··· Supplied text ···

# Protest- Whipsnade, tomorrow.



## Moshpitviper (Oct 21, 2005)

there is a protest happening tomorrow at whipsnade zoo against the appaling conditions these animals are kept in(?) 

So as a counter act i will be knocking about outside the squat these loonies live in protesting the appaling conditions *they* live in.

I just hope they eat enough tofu to stay warm. i personally am having steak for breakfast..... should see me through til about lunchtime.


----------



## SiUK (Feb 15, 2007)

I bet its CAPS isnt it? they always do these protests regularly at various zoos throughout the year


----------



## Moshpitviper (Oct 21, 2005)

:no1: somebody give si a biscuit! :no1:


----------



## butterfingersbimbo (Jan 26, 2008)

i've been to whipsnade and its great!


----------



## SiUK (Feb 15, 2007)

I am pretty hungry actually any biscuits would be much appreciated


----------



## rachy (Nov 18, 2006)

Ohhh might go to the zoo tomorrow!


----------



## Declan123 (Dec 29, 2007)

Wheres Whipsnade, never heard of it


----------



## SiUK (Feb 15, 2007)

the other "London" zoo


----------



## matty (Feb 17, 2007)

*gives Si a biscuit*

Seriously though, is the zoo that bad? Or are they just being tards?


----------



## SiUK (Feb 15, 2007)

they just dont like zoos in general, and thanks for the biscuit mate


----------



## matty (Feb 17, 2007)

SiUK said:


> they just dont like zoos in general, and thanks for the biscuit mate


 
Fair enough, & anytime. : victory:


----------



## Moshpitviper (Oct 21, 2005)

Si..... you full now or would you like more biscuits? i'm making a cup of tea..... does anyone want one?


----------



## Ally (Mar 8, 2006)

Luton Reptile Rescue said:


> i'm making a cup of tea..... does anyone want one?


Yes please!


----------



## Jamie (Nov 18, 2007)

*pops his head in to the thread at the mention of biscuits*


----------



## matt1977 (Jul 1, 2007)

i wonder how many members of saps sorry caps have had experience in keeping any exotics? and 2 sugers in mine plz


----------



## Moshpitviper (Oct 21, 2005)

If nobody tells me how they take their tea i shall make it as the poster above..... thats how tea is SUPPOSED to be made.


----------



## Jake89 (May 30, 2007)

whipsnade is good!
Luton.R.R. i dont get what you are going to be doing!
Jake : victory:


----------



## Moshpitviper (Oct 21, 2005)

Jake89 said:


> whipsnade is good!
> Luton.R.R. i dont get what you are going to be doing!
> Jake : victory:


Neither do i mate :whistling2:


----------



## pam b (Mar 3, 2005)

Dear god, if we didnt have the whole brood at home tomorrow, we,d been down there with ya Dave causing mayhem, that said if i brought all 4 kids with me perhaps they'd sod off quicker.

··· Provided records ···

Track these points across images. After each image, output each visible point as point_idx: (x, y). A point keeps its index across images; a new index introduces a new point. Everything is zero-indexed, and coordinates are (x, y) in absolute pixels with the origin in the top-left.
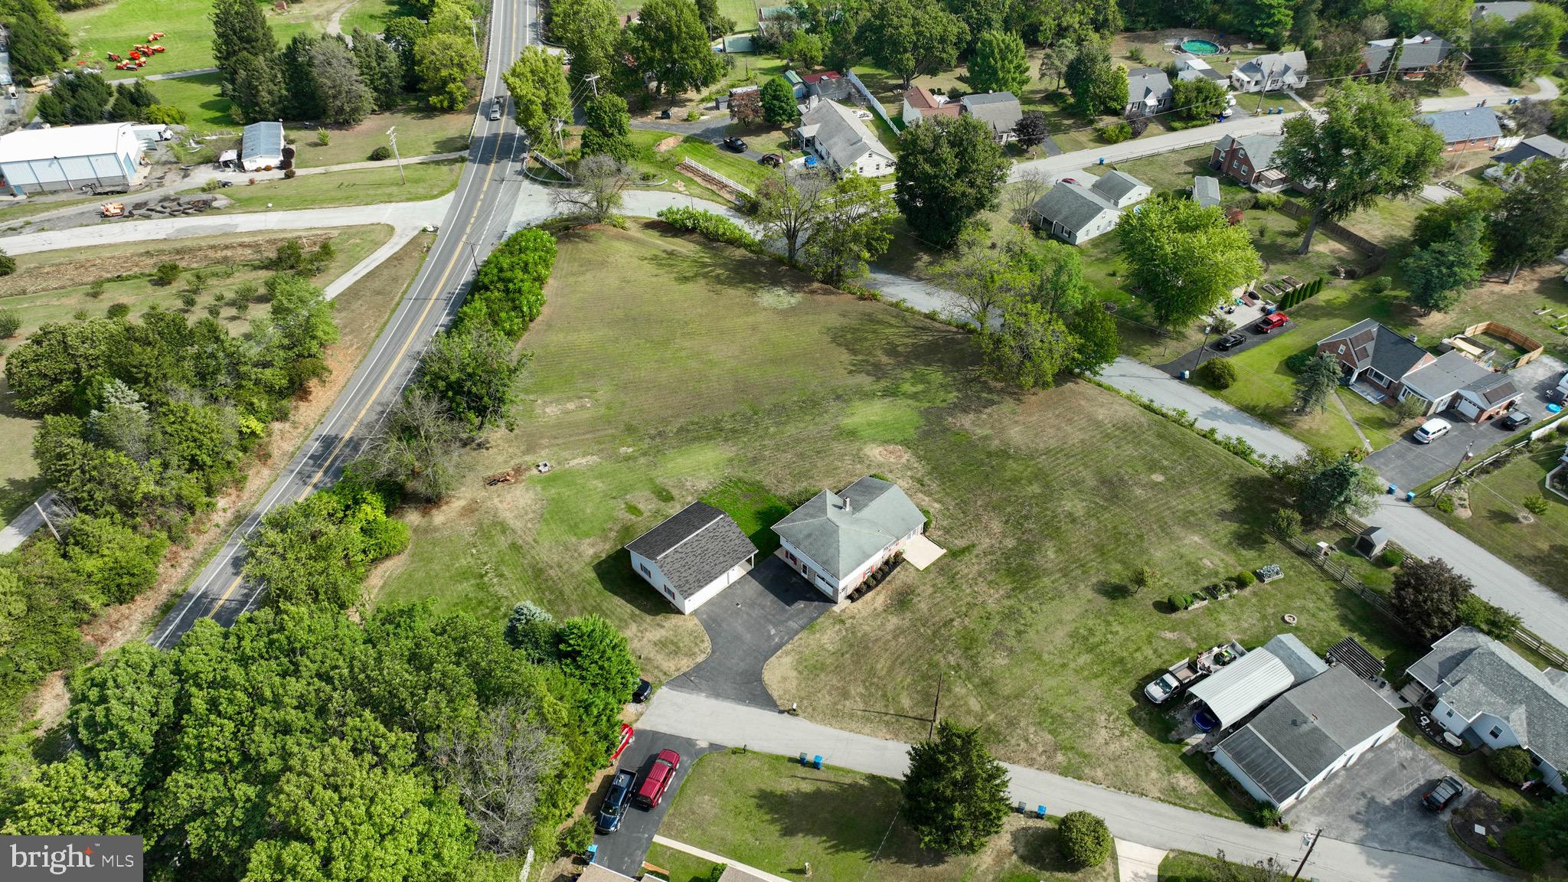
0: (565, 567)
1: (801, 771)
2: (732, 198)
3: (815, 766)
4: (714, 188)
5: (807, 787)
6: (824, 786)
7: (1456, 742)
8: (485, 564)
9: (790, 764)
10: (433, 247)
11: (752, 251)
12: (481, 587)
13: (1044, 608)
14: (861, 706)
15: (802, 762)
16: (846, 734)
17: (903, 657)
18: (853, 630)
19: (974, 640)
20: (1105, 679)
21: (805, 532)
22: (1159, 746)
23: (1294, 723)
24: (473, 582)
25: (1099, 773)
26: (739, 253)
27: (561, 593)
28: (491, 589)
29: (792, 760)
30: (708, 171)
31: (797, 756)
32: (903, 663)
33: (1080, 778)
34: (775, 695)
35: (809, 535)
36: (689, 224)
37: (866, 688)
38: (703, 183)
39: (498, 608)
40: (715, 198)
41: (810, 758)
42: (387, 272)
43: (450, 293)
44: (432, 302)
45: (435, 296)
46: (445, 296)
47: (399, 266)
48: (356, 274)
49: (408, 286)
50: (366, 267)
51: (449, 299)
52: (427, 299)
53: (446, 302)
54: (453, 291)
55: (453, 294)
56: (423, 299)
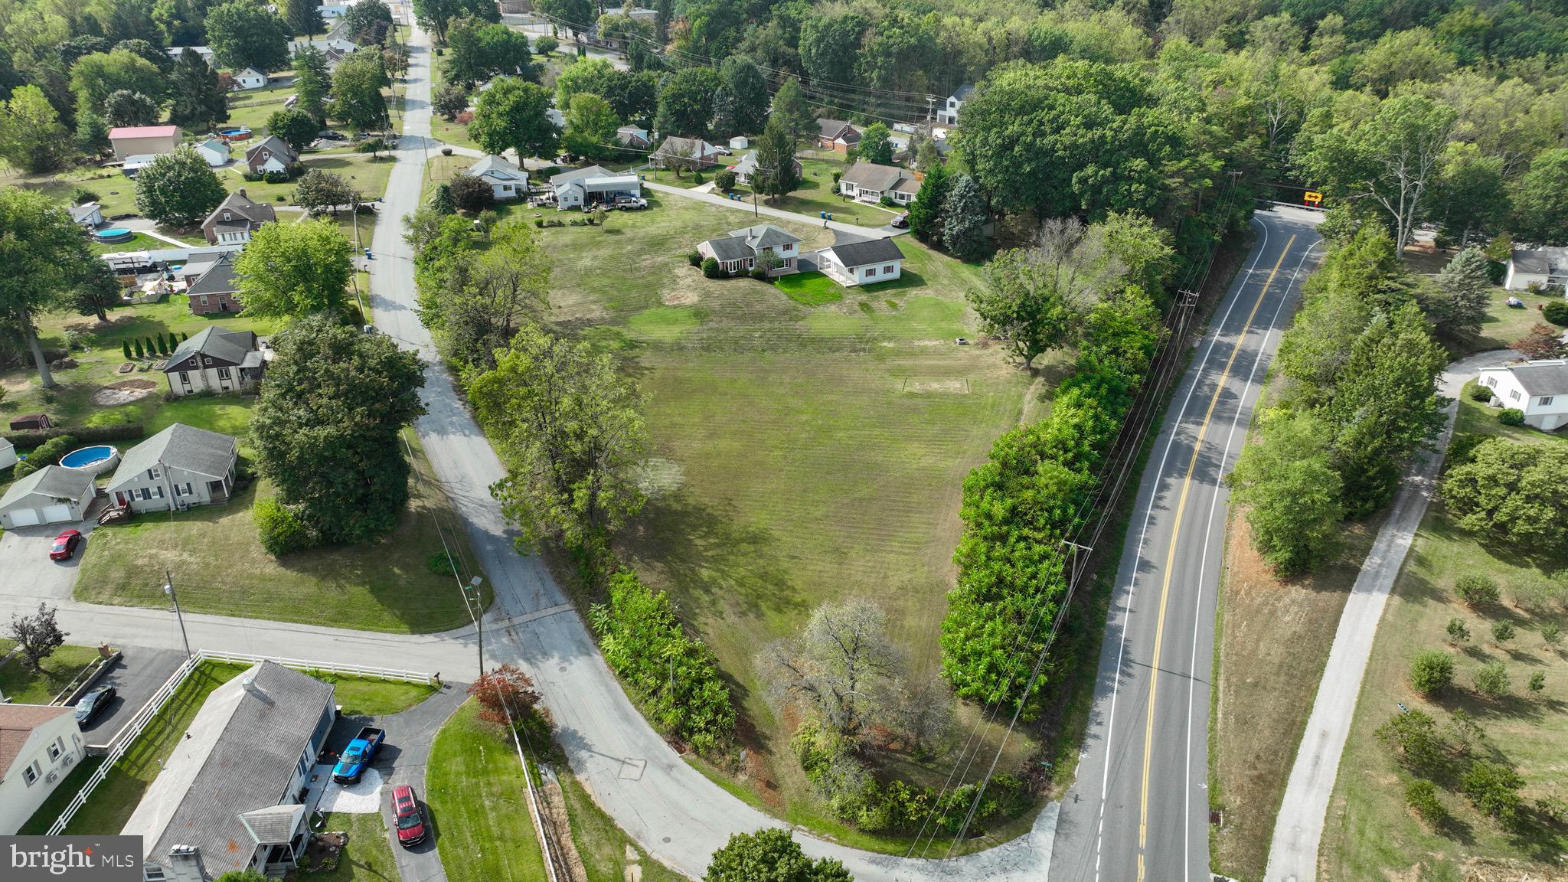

···

Carry on the forum thread about the Whipsnade zoo protest with a few more posts, starting after pam b's last message.

Answer section>
What a bunch of muppits.


----------



## badboiboom (Oct 22, 2007)

the whipsnade zoo is AMAZING!!
my aunt lives round the corner from there.

the reps have brilliant enclosures!


----------



## ratley (Nov 17, 2007)

Did someone mention choccy biccys? and tea white no sugar?

Not been to whipsnade so I cant comment but it cant be that bad!


----------



## grannykins (Oct 9, 2006)

Moshpitviper said:


> I just hope they eat enough tofu to stay warm. i personally am having steak for breakfast..... should see me through til about lunchtime.


Why presume they are vegetarians - its as if you presume all vegetarians are idiots, or all idiots are vegetarians. Agree with you as regards the protest, but find the comment slightly offensive.( Yes, I'm veggie - but not an idiot!)


----------



## cannotstopbuyingballs (Dec 29, 2007)

Good plug for Whipsnade, I will take the wife for a visit (no leave her with the monkeys comments please)


----------



## Cyberlizard (Apr 1, 2008)

It's a logic thing - not all vegetarians are idiots. Not all idiots are vegetarians. CAPS just happen to be vegetarians and... I'll keep this polite.:whistling2:

Seriously, CAPS just oppose zoos, full stop. If ARs came out and openly said they just thought it was wrong to keep animals I would respect them more.

I am sure they will be offended by this, but Hitler's tactic was always to get a concession here, a concession there, until he was in a strong enough position that he thought he could do whatever he liked. In reality he wasn't interested in peaceful coexistence. And I do not think that the hardcore followers of AR philosophy will be satisfied until all their demands have been met.


----------



## Moshpitviper (Oct 21, 2005)

As was eloquently put by the above poster i am aware their followers are predominantly vegetarian and vegan hence the comment. no need to be offended. tis merely my sense of humour.


----------



## Dungbug (Oct 16, 2007)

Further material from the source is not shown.